Growing
up a White Sox fan in the 1960s, I learned to love miniscule team ERA’s and
tolerate miniscule team batting averages.
Home runs were rare—e.g., 89 in 1967—to the point of nonexistent. Which is to say I don’t get Home Run Derby at
the All Star Game.
Growing
up watching Frank Thomas and Paul Konerko, Clare is the direct opposite. She watches every year, with me at her
side. Last night, Robinson Cano and
Bryce Harper had their fathers pitch to them.
“You’d hit me,” my daughter joked, sort of, because I did hit her from
time to time throwing batting practice.
“No, I’d yell at you not to lunge across the plate,” I responded,
because I did that a heck of a lot more.
Clare
did three home run derbies in travel ball, always a part of nationals, which is
a kind of regional World Series that teams qualify for based on their records. The first two contests were in suburban
Kansas City, the other in Chattanooga.
All of them were ungodly hot.
As
a high school freshman on varsity, Clare only hit one homer, the same total she
managed between thunderstorms in Overland Park, Kansas. But something about launching a ball into a
parking lot appealed to her (and still does).
Sophomore year she totaled another solitary homer. Lee’s Summit, Missouri, however, was a
revelation.
It
helps to have a good travel coach, which we did that year in the person of Mike
Schwab. Other coaches rant, Mike kept
his calm, and that rubbed off on his players.

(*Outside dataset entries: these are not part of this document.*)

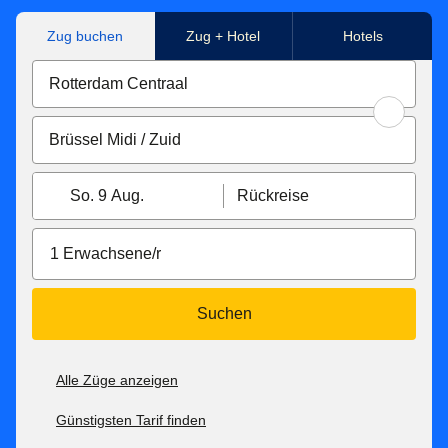
Zug buchen
Zug + Hotel
Hotels
So. 9 Aug.
Rückreise
1 Erwachsene/r
Suchen
Alle Züge anzeigen
Günstigsten Tarif finden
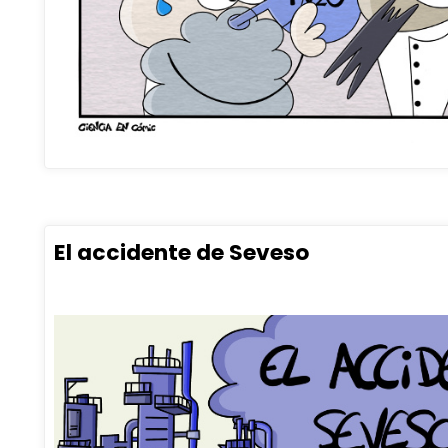
El accidente de Seveso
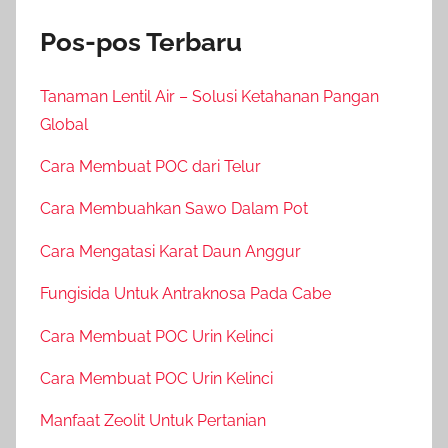
Pos-pos Terbaru
Tanaman Lentil Air – Solusi Ketahanan Pangan
Global
Cara Membuat POC dari Telur
Cara Membuahkan Sawo Dalam Pot
Cara Mengatasi Karat Daun Anggur
Fungisida Untuk Antraknosa Pada Cabe
Cara Membuat POC Urin Kelinci
Cara Membuat POC Urin Kelinci
Manfaat Zeolit Untuk Pertanian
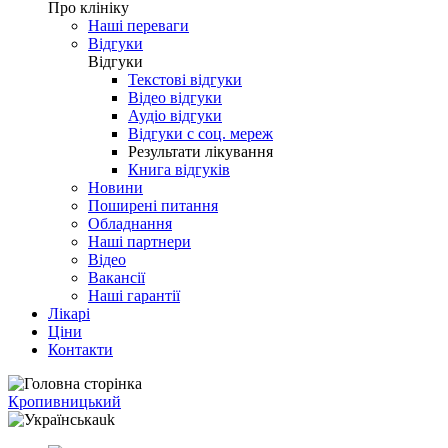
Про клініку
Наші переваги
Відгуки
Відгуки
Текстові відгуки
Відео відгуки
Аудіо відгуки
Відгуки с соц. мереж
Результати лікування
Книга відгуків
Новини
Поширені питання
Обладнання
Наші партнери
Відео
Вакансії
Наші гарантії
Лікарі
Ціни
Контакти
Кропивницький
uk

There was one game I remember where Clare rushed a throw from second
base, for an error. This is when the
typical coach starts yelling. “You’re my
second baseman, Clare. You’ve got all the
time in the world,” is what Mike Schwab said without raising his voice.
Mike did the
soft-tossing for Clare in Lee’s Summit, the next year. She responded by hitting nine pitches out of
ten over the fence, good enough for a share of the title. Two years later, she’d win one outright in
the humidity of Tennessee.
As a junior, Clare hit five homers,
followed by ten her next year. As a
college freshman, she managed six, good for the school single-season record,
which she broke the following year. I
give some of the credit to Mike Schwab, who was pleased to hear of her exploits
when they bumped into one another this spring for the first time in five years.